Thursday, October 16, 2014

Let Her Crush You

I found some articles online about this tall ass woman 30 year old Ana Lucia Barbosa that goes by the name of Amazon Cinthia. I mean, holy shit that is a lot of woman. She stands at 6'8” and weighs 200 pounds. The 200 pound thing is the only thing I really question. A woman never really tells. I'm just bitter because she is 7 inches taller than me but weighs 25 pounds less. Whenever a woman is tall she is asked if she models, plays basketball, or is a lesbian. I'm just being honest. Its kinda like how people assume I have kids, smoke weed, or have been to prison.

Cinthia makes as much as $300 an hour crushing men. Yes, that is a thing in porn as well. There are plenty of videos where women just sit on men or just...parts of men. And they love it. She also wrestles with them which is also a thing. “There's no shortage of willing clients happy to pay me to sit on them, wrestle them, pick them up and generally boss them around. I'm finding this line of work has changed my life and I'm now able to provide for my family.”

Seems like $300 an hour to get beat up and bossed around is a lot. I can have that done for free just by hooking up with ex's. Growing up in Brazil (of course because that place is South America's Australia) she was made fun of because of her height. Kids got creative and called her a giraffe. She eventually quit school because of it. Kids are so...suck.

Wednesday, October 15, 2014

Porn Tales 14

There was this old man that used to come into the porn shop. Now, when I say old I don't mean old like when I have complained about customers in the past. I'm talking about in 2001 he looked like he was ready to drop dead at any moment and I was not being paid enough to move his body. I bring this guy up because I recently saw him a few days ago and damn near dropped my bag of just purchased chips. I mean...how?! How could this man still walk the Earth?

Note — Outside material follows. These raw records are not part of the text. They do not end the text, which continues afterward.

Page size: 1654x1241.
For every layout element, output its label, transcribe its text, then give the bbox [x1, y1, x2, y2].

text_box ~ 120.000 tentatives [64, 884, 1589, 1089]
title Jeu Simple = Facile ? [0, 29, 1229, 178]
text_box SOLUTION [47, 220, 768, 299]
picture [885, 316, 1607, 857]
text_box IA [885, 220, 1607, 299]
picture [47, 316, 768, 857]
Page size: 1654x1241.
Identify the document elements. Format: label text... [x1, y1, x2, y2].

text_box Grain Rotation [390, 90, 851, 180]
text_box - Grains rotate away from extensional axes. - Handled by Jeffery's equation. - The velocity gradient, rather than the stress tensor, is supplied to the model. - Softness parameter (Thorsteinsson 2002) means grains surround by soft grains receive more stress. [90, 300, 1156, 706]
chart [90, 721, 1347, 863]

This isn't someone that just looked old. He was for real old. And jerking it every day. I think. He used to rent three movies every morning, return them the next morning, and take three more out. I often wondered if he actually had the ability to jerk off of if he just went home and slapped it around for a while, sighed, and put another tape in. Either way, it was depressing as hell. I know it should be inspirational that someone at the age of telephone is still feeling sexual but that is not how my brain works.

Thursday, October 9, 2014

Wink Then Walk

People get hit by cars a lot in West Hollywood. It is a combination of really shitty drivers, pedestrains that make up their own rules, and folks on bicycles that weave in and out of traffic and the sidewalk as if they are the only ones there. Today at the bus stop I saw a poster for safety when crossing streets. “Wink then walk.” I have no problem with that. “Make eye contact with drivers before you cross the street.” Okay, still good. Its the last line that gets me. “What happens next is up to you.” Oh, come on now! Does everything in WeHo have to be about sex?! 

I remember in the porn shop seeing ads for every holiday and it being about sex. Thanksgiving? Buff guy with dick in turkey. 4th of July? Firecracker wrapped cock. Christmas? Guess what? Dick in a box! Does this city really need an ad with a shirtless guy crossing the street and unbuckling his belt? Seriously, West Hollywood. Get your shit together. 

Handle this homeless problem. Put up that goddamn Walgreen's. Make the traffic lights work in equal times because when people know the light they need only lasts 11 seconds compared to three minutes of the other they tend to speed and blow through lights. Oh, and hurry up and complete that ugly, gigantic parking lot at City Hall that I doubt citizens will be allowed to park in.